Provided text —
- Opening Delimiter -

[Bugfix] Fix the fp8_mqa_logits dim mismatch (#32652)

Signed-off-by: chaunceyjiang <chaunceyjiang@gmail.com>
2026-01-20 18:48:07 +08:00
parent 7f1bcd18ff
commit c4e5bdf61b
2 changed files with 3 additions and 3 deletions
--- a/vllm/model_executor/models/deepseek_v2.py
+++ b/vllm/model_executor/models/deepseek_v2.py
@@ -686,7 +686,7 @@ def sparse_attn_indexer(
                fp8_mqa_logits_func = rocm_fp8_mqa_logits
            logits = fp8_mqa_logits_func(
                q_fp8[chunk.token_start : chunk.token_end],
-                (k_fp8, k_scale.view(torch.float32)),
+                (k_fp8, k_scale.view(torch.float32).flatten()),
                weights[chunk.token_start : chunk.token_end],
                chunk.cu_seqlen_ks,
                chunk.cu_seqlen_ke,
--- a/vllm/utils/deep_gemm.py
+++ b/vllm/utils/deep_gemm.py
@@ -249,8 +249,8 @@ def fp8_mqa_logits(
        q: Query tensor of shape [M, H, D]. Casted to
            `torch.float8_e4m3fn` by caller.

- Closing Delimiter -

Records provided —
- Opening Delimiter -

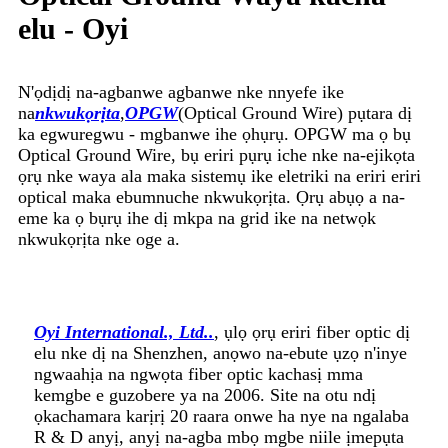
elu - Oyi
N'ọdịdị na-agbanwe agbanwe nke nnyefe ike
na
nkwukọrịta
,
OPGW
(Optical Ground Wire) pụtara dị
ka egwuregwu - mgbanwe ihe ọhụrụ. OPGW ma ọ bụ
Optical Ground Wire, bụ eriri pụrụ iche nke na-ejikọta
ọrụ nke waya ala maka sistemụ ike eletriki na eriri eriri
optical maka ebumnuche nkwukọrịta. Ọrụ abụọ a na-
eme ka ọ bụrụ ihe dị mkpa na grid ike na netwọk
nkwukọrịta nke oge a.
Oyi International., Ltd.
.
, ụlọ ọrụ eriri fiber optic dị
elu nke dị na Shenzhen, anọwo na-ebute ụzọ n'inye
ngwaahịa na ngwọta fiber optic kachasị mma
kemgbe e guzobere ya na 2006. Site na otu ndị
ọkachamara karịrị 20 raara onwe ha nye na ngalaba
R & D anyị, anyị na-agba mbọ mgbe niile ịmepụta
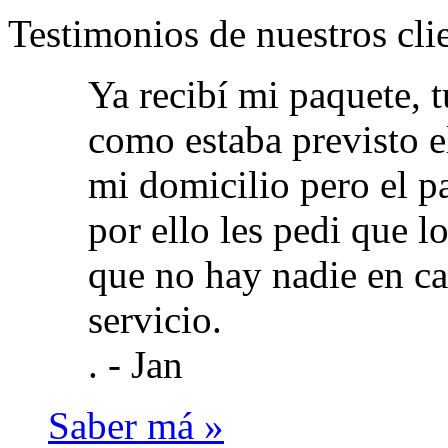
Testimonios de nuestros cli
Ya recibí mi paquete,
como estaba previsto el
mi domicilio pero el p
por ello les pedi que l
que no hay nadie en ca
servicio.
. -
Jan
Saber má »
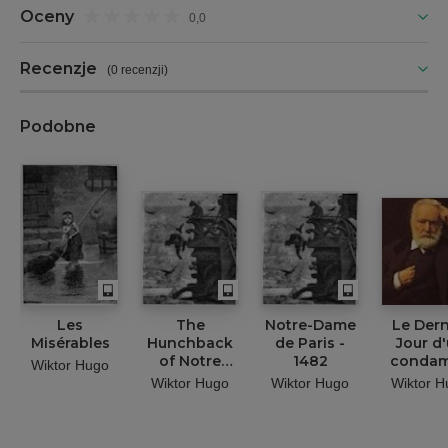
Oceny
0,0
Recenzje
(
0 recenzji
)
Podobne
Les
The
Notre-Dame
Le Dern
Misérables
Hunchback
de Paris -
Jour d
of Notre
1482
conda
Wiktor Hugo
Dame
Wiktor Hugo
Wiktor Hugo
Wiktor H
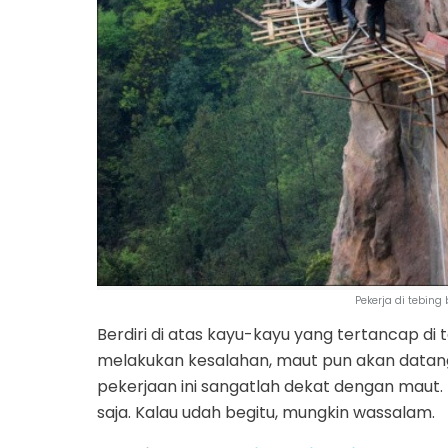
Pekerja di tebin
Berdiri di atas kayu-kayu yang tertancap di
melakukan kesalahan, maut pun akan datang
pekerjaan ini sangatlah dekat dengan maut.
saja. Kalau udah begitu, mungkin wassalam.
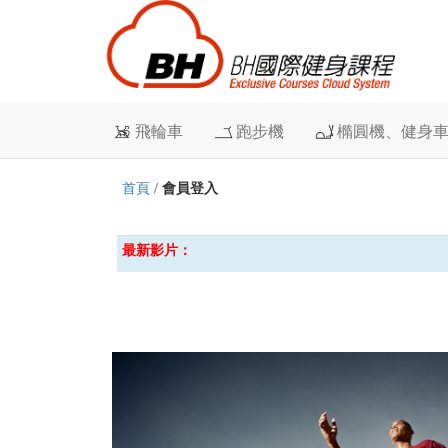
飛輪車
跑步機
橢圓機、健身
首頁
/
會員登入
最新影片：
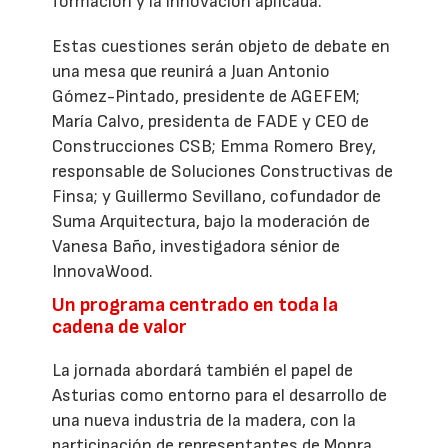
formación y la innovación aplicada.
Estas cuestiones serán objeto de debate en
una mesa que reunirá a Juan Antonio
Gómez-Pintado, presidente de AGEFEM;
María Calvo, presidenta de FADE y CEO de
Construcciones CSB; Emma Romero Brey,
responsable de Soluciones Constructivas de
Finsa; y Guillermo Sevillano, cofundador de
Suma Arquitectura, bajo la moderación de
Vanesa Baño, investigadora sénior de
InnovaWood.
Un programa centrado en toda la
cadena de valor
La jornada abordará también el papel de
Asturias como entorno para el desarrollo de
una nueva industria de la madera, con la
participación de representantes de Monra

- Closing Delimiter -
- Opening Delimiter -

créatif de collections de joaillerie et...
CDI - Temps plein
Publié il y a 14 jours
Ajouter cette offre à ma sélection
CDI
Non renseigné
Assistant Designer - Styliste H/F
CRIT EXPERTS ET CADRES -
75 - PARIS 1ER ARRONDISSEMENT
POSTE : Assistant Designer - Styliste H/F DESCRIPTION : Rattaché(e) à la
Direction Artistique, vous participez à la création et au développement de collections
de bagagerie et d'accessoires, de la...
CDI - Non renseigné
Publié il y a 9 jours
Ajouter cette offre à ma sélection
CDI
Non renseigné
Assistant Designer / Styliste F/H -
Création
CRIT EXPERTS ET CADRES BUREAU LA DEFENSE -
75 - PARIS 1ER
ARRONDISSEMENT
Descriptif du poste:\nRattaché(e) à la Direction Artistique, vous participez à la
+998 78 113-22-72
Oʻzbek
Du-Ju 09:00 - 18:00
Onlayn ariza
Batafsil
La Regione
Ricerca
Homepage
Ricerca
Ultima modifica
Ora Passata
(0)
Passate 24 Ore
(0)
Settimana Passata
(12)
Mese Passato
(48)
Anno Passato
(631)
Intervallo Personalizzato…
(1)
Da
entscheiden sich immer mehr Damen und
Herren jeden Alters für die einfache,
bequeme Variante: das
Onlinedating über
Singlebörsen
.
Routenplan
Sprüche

- Closing Delimiter -

Instructions —
1. From the commit above, list every attribute of `chunk` that its code accesses.
2. Answer these questions from the commit above, marking each answer with its letter:
(a) Who signed off on the change?
(b) How many additions and how many deletions does it make?
(c) What shape is given for the query tensor q?
3. For each statement, say whether it agrees with the commit above. Answer yes or no and quote the words from the commit that decide it.
(a) The commit changes two files.
(b) In deepseek_v2.py, the new line calls flatten() on the float32 view of k_scale.
(c) Inside fp8_mqa_logits, the query tensor is cast to torch.float8_e4m3fn.

Answers below —
1. token_start, token_end, cu_seqlen_ks, cu_seqlen_ke

2.
(a) chaunceyjiang (chaunceyjiang@gmail.com)
(b) 3 additions and 3 deletions
(c) [M, H, D]

3.
(a) Yes: "2 changed files with 3 additions and 3 deletions"
(b) Yes: "(k_fp8, k_scale.view(torch.float32).flatten())"
(c) No: "Casted to `torch.float8_e4m3fn` by caller."